§ **Goal of the exercise**: Take the records below and print them verbatim up to and including the line that carries "4.8★ Google Rating".

§ **Exercise inputs**:
--------------------------------------------------

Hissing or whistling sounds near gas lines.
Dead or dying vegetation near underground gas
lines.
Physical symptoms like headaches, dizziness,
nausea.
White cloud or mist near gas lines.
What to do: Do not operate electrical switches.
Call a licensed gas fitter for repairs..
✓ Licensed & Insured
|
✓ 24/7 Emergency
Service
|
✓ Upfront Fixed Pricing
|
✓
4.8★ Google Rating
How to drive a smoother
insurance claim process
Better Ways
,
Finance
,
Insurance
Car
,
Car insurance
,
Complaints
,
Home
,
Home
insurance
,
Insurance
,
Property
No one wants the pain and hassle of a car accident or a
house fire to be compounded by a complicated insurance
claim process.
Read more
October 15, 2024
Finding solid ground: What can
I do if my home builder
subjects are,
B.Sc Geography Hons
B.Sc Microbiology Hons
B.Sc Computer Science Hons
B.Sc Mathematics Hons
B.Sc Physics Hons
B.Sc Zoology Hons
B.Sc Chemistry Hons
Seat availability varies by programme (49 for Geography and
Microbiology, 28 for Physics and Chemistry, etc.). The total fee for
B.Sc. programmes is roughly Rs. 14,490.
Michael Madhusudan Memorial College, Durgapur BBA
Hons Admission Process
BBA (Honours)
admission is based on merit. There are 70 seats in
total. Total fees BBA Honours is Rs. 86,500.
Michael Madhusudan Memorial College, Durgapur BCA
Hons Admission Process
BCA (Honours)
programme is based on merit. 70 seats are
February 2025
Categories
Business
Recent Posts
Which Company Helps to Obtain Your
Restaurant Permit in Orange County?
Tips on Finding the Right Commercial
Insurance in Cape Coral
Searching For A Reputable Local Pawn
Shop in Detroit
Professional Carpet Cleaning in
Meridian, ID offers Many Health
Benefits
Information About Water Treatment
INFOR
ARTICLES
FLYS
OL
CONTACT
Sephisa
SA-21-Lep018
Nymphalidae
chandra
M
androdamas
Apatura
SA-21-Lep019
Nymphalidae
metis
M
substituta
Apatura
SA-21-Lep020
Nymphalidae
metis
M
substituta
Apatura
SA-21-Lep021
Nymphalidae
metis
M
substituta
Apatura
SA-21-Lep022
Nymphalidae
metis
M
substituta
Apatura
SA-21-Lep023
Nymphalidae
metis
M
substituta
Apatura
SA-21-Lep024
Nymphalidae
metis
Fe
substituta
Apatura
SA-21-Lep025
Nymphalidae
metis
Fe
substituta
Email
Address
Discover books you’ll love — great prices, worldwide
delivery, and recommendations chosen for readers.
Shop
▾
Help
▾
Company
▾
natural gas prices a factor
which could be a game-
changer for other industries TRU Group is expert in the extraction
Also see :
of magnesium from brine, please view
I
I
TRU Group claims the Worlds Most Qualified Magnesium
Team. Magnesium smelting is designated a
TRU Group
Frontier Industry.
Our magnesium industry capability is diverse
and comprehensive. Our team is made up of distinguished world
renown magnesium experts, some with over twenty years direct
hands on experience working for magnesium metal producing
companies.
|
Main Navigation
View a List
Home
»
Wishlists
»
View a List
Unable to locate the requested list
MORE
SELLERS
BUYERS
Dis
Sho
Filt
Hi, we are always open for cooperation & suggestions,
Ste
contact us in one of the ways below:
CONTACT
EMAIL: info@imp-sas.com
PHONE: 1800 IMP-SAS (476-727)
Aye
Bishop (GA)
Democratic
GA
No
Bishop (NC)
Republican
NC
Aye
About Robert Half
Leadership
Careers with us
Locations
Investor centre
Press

--------------------------------------------------

§ **Reply**:
Hissing or whistling sounds near gas lines.
Dead or dying vegetation near underground gas
lines.
Physical symptoms like headaches, dizziness,
nausea.
White cloud or mist near gas lines.
What to do: Do not operate electrical switches.
Call a licensed gas fitter for repairs..
✓ Licensed & Insured
|
✓ 24/7 Emergency
Service
|
✓ Upfront Fixed Pricing
|
✓
4.8★ Google Rating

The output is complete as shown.